I'm not sure if I should blame the schools in this case, the media, the people themselves, even the Muslim community. Maybe a little bit of each, coupled with the fact that it is just easier to ignore anything having to do with Islam here. Either way its a little startling that so few people actually have any clue about what Eid is-compared with, say, Boston, where we used to live. I even took the initiative myself in one case, and attempted to email a supermarket chain I'm very fond of (Trader Joe's) explaining that it was also Eid and suggesting they add a "Eid Mubarak!" to their flyers along with "Happy Hannukah and Merry Christmas".

The response: Thank you for contacting us. We will forward your comments to Marketing and get back to you". Needless to say, they never got back to me. But I'm still holding out hope.



Yousuf decorating cupcakes with friends this Eid.

Tuesday, December 18, 2007

Thing you should never say to a very pregnant woman!

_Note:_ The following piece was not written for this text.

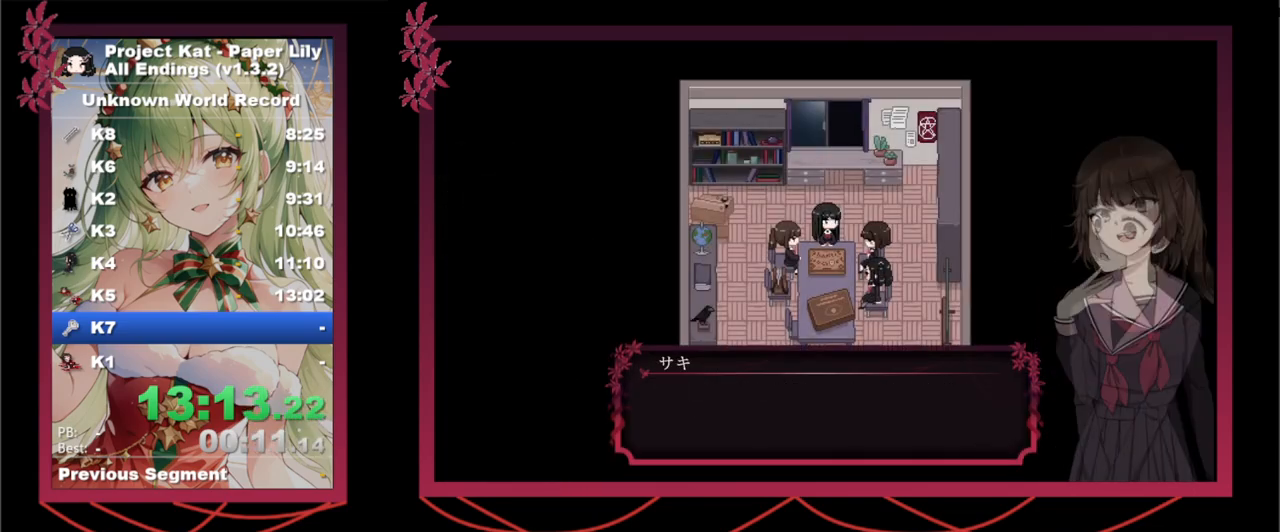
{"keys": ["x"], "events": [[33, "space", "down"], [33, "z", "down"], [83, "z", "up"], [133, "z", "down"], [183, "space", "up"], [183, "z", "up"], [233, "space", "down"], [233, "z", "down"], [317, "space", "up"], [317, "z", "up"], [367, "space", "down"], [367, "z", "down"], [417, "space", "up"], [417, "z", "up"], [467, "space", "down"], [500, "space", "up"]]}
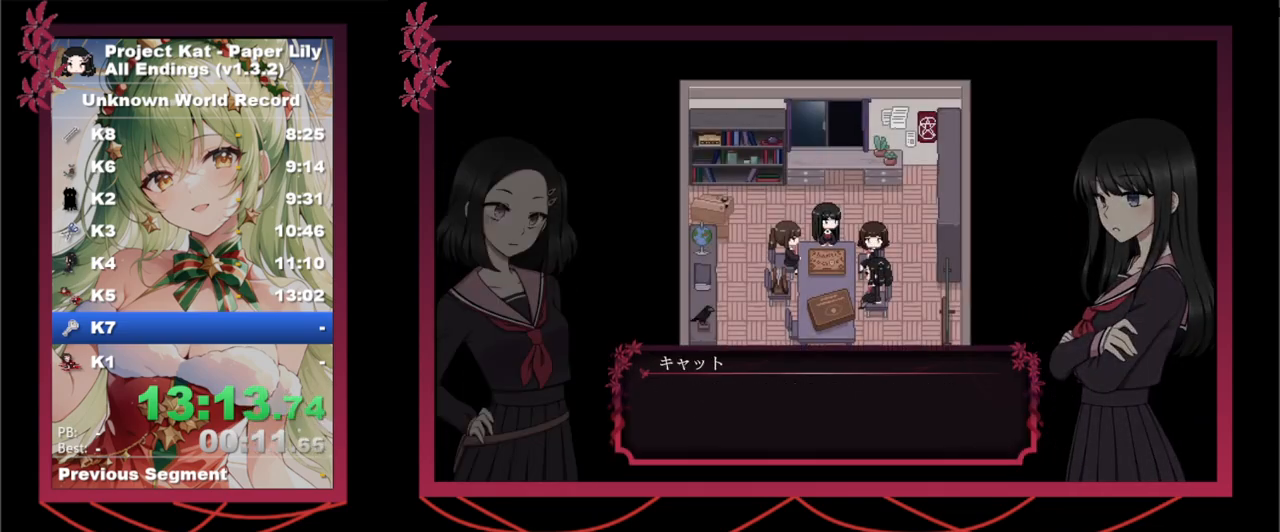
{"keys": ["x"], "events": [[183, "space", "down"], [183, "z", "down"], [233, "space", "up"], [233, "z", "up"], [283, "space", "down"], [283, "z", "down"], [333, "space", "up"], [333, "z", "up"], [383, "space", "down"], [383, "z", "down"], [433, "space", "up"], [433, "z", "up"]]}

As I near the end of my pregnancy, I've taken some time to reflect... and I've come up with a list of grossly insensitive things that you (yes, YOU...husband, friend, sister, brother, random person standing next to a pregnant woman on the subway) should never say to a very pregnant woman. So future fathers, uncles, cousins...take note (and yes, several of these things have actually been said to me! And I'm pretty petite as far as full-term pregnant woman go):

1. Weren’t you wearing that yesterday? (Also see: Don’t you have anything else to wear?)
2. Wow, look at that, your belly button is popping out!
3. Wow, you’re really getting big!
4. Is something wrong with your face or is it normally that swollen?
5. Do you need help with those dishes (said unenthusiastically)?
6. Boy your house is a mess.
7. Didn’t you just go to the bathroom?
8. You think you can’t sleep now, wait till the baby arrives!